Y a-t-il une souveraineté réelle des États-Unis ? Oui. Cette souveraineté n'exclut pas les conflits avec ces entreprises, les rapports de force, les coups de force, les oppositions, les alliances. Globalement, le système ne cesse de se renforcer, de progresser et de se développer. L'une de ces sociétés a une trésorerie supérieure à l'État fédéral. Un transporteur vient d'entrer en bourse avec une valorisation de 100 milliards de dollars, équivalente à celle de l'ensemble du transport dans le monde. Cette valorisation est soutenue par tout un système. Il n'y a pas de chef d'orchestre, mais des musiciens qui s'entendent bien.
L'Europe, elle, a très peu à voir avec la souveraineté. Elle fait du droit, elle administre. On peut comparer cela à la construction d'un château de cartes en commençant par celles du haut, sans les fondations que sont le territoire, la frontière et la règle. Le Règlement général sur la protection des données (RGPD) est le fruit d'une formidable prise de conscience, mais comment l'appliquer ? La captation des données est fondée sur le consentement individuel, or vous comme moi-même y consentons tous les jours à de nombreuses reprises, distraitement, pour accéder au contenu. C'est une parodie, une fantasmatique de droit, sans les bases solides de la souveraineté. C'est bien, mais insuffisant. Le RGPD donne certes la possibilité de taxer des entreprises sur leur chiffre d'affaires, mais sera-t-il reconnu à l'extérieur des frontières européennes ?
Je ne sais pas quel a été le résultat des initiatives d'Arnaud Montebourg, mais il a contribué, avec son panache, à la prise de conscience.
En affirmant que nous n'avons pas de problème d'ingénieurs, je voulais dire que nous n'avons pas besoin de confier nos protocoles de chiffrement à des acteurs étrangers. L'Agence nationale de sécurité des systèmes d'information en est tout à fait capable, pour la défense de la nation.
Le cloud national m'inspire les mêmes réserves que le RGPD. Nous utilisons pour cela des serveurs de marque étrangère, qui relèvent du Patriot Act, du Cloud Act. Rien ne protège les données ni ne fonde leur statut : c'est incantatoire.
Je ne crois pas que le grand public ait pris conscience du problème.

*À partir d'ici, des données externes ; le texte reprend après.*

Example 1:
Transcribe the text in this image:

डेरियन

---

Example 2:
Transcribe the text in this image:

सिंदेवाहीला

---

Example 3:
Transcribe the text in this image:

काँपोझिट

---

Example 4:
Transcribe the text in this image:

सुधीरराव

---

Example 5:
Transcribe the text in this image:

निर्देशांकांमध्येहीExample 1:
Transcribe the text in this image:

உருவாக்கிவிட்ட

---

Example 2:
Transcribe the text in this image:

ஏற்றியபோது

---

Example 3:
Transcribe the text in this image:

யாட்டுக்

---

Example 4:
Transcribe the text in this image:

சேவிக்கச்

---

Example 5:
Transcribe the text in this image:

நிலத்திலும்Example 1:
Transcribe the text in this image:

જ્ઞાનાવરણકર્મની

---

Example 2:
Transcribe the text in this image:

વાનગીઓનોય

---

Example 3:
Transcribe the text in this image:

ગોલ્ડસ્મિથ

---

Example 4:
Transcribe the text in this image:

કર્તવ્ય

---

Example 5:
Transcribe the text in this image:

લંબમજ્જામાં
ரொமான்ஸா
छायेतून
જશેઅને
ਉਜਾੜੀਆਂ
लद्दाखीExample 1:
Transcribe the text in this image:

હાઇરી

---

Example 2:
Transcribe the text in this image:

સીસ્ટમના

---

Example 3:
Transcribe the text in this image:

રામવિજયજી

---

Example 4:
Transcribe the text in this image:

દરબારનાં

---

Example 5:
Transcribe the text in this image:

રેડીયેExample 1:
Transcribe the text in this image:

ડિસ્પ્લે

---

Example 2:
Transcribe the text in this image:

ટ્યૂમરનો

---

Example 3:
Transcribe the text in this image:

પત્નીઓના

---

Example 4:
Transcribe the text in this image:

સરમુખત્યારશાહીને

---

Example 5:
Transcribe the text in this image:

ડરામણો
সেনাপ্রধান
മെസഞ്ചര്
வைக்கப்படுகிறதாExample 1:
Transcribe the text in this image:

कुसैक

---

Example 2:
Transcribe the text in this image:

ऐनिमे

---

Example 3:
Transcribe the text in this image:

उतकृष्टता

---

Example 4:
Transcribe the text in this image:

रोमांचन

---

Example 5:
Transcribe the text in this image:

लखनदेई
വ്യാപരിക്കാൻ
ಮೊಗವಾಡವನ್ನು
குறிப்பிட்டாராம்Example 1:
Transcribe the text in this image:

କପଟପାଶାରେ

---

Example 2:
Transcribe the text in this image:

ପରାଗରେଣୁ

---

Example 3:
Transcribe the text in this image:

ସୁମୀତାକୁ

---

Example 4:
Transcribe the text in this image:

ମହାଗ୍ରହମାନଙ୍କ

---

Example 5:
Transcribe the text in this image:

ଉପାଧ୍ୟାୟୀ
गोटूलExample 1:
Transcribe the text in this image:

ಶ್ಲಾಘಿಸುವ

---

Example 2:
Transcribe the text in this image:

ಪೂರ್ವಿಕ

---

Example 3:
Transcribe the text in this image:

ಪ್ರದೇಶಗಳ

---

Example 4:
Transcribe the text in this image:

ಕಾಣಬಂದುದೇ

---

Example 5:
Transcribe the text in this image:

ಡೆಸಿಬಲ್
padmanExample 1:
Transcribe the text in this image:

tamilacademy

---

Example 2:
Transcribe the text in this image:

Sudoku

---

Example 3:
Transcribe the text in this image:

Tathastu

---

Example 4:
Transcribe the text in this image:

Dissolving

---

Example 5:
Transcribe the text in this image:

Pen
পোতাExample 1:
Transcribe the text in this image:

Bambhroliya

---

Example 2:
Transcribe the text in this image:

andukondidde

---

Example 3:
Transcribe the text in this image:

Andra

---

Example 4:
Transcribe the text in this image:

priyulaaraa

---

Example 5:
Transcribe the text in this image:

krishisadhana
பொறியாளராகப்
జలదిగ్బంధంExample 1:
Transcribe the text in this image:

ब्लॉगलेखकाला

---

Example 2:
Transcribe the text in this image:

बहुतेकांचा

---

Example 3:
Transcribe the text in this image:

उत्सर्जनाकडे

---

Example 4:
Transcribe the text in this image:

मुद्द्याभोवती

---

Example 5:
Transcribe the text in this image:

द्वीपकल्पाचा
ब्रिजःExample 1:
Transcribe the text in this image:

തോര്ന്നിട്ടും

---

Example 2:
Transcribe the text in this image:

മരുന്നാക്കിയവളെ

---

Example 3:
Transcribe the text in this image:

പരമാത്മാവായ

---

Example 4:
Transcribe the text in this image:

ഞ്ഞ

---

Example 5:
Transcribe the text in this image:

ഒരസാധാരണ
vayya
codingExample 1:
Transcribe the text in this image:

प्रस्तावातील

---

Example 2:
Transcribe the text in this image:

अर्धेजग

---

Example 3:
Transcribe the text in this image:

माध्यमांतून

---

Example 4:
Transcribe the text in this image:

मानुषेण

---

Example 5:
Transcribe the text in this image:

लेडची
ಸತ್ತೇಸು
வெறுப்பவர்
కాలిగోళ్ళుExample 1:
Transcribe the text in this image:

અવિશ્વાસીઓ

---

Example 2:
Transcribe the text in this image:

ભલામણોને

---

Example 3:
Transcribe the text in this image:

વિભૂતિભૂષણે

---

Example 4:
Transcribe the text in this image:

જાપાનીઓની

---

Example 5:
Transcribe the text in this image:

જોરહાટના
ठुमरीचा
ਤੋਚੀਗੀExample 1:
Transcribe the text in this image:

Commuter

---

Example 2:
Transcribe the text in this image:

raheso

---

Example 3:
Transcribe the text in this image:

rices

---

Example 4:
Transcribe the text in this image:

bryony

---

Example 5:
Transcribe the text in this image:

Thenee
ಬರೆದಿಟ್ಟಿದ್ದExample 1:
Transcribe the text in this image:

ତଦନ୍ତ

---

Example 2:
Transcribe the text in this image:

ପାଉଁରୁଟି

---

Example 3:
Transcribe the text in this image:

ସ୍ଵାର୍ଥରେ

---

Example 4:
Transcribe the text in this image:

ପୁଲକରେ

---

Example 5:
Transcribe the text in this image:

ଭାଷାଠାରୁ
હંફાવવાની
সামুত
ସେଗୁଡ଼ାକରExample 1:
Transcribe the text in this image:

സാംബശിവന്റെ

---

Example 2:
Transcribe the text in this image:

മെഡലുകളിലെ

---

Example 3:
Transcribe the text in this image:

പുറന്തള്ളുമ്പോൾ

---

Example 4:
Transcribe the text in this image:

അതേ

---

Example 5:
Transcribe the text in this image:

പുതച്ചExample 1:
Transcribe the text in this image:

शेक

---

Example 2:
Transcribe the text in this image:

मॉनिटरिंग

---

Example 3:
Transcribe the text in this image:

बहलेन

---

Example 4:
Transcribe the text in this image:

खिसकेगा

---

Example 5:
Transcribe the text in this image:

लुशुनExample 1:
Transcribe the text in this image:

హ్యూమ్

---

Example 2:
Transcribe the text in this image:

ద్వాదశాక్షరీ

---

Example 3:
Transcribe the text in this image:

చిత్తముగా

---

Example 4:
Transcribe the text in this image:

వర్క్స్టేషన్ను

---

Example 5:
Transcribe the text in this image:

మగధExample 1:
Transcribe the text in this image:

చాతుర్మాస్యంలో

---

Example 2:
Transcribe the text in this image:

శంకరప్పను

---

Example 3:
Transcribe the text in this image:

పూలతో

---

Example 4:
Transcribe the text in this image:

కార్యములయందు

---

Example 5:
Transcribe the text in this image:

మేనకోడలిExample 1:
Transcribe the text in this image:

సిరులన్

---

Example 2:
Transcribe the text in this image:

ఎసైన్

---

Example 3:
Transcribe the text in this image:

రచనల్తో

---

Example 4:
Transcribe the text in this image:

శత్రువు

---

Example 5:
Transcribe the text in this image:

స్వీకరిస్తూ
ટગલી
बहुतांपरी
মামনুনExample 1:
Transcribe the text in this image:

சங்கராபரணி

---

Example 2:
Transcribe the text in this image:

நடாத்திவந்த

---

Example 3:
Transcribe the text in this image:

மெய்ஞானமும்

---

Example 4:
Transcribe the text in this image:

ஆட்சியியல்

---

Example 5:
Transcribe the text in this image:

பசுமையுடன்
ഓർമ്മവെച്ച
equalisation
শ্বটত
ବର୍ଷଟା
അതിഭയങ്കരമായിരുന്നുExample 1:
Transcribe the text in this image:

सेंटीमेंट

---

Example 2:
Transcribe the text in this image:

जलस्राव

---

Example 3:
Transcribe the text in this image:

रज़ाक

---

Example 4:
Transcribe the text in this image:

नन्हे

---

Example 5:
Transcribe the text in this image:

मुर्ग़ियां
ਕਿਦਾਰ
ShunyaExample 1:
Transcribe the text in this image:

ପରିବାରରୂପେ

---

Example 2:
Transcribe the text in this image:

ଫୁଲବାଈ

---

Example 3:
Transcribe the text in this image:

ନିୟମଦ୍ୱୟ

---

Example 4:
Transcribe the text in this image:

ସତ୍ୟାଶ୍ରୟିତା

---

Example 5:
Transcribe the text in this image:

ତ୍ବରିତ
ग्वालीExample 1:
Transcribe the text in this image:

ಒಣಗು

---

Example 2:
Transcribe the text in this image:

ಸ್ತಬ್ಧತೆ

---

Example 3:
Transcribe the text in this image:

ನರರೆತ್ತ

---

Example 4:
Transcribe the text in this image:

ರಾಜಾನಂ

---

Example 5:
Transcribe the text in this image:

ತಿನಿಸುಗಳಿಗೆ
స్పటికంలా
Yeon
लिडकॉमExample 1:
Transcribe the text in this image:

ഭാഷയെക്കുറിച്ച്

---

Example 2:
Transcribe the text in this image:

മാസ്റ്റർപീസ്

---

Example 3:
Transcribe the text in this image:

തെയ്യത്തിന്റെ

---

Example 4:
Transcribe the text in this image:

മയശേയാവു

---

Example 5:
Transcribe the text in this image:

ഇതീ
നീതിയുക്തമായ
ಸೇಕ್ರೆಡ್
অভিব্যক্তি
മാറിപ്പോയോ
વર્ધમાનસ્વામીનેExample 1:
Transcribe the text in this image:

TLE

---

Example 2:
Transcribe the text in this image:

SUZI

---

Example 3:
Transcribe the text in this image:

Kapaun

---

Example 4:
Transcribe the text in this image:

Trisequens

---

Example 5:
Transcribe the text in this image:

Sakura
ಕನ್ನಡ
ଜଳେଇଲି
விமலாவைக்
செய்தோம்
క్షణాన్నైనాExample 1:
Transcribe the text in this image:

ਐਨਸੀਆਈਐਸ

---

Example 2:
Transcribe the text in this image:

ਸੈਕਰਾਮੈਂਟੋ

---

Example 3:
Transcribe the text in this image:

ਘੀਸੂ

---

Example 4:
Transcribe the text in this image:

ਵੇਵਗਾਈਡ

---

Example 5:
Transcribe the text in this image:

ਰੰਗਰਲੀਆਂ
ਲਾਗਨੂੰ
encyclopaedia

Le peuple français est habitué aux règles en tout genre : un décret fixe la hauteur des margelles dans les piscines municipales... Le citoyen se sent en confiance dans cet environnement. L'internet est perçu sous cet angle : il est légal, donc il est sans doute protégé. Il appartient à l'État de garantir la sécurité de tous dans cet espace, ce qui ressort du droit. Il devrait être interdit de donner accès à son carnet d'adresses à une application, sauf si celle-ci a été expressément autorisée à demander cet accès.
Le plus dur est la prise de conscience. De plus en plus d'événements nous obligeront pourtant à mettre en place cette souveraineté numérique : il faudra protéger nos centrales, nos infrastructures. Avoir recours à des systèmes d'exploitation étrangers pour les protéger revient à sous-traiter les douanes. Il deviendra inacceptable pour la population que des données aussi cruciales ne soient pas protégées.
D'après les études, ce sentiment est en train de monter. Un tiers des citoyens sont inquiets : cela constitue un socle d'opinion publique. Il y a également une prise de conscience des élites. Il y a enfin un moment politique, et ce moment est maintenant, pour créer le premier domino du bien commun souverain. À l'image du pâté d'alouette, il suffit d'un peu de souverain dans le réseau pour que tout le devienne. Rien ne nous empêche de nouer des alliances internationales : Thierry Breton a évoqué un Schengen des données.
Enfin, toutes ces données doivent être stockées dans nos serveurs. On crée ainsi un socle et une industrie. En Allemagne, pays le plus protecteur des données au monde, les sociétés américaines font appel à des prestataires allemands pour garantir que les données captées seront protégées.
Voyez les enceintes connectées : elles sont très utiles, mais en échange, nous acceptons des micros chez nous. Ne renonçons pas à ces services qui améliorent notre vie, mais ne les payons pas de notre vie privée, car un opérateur pourra s'en servir pour orienter nos choix.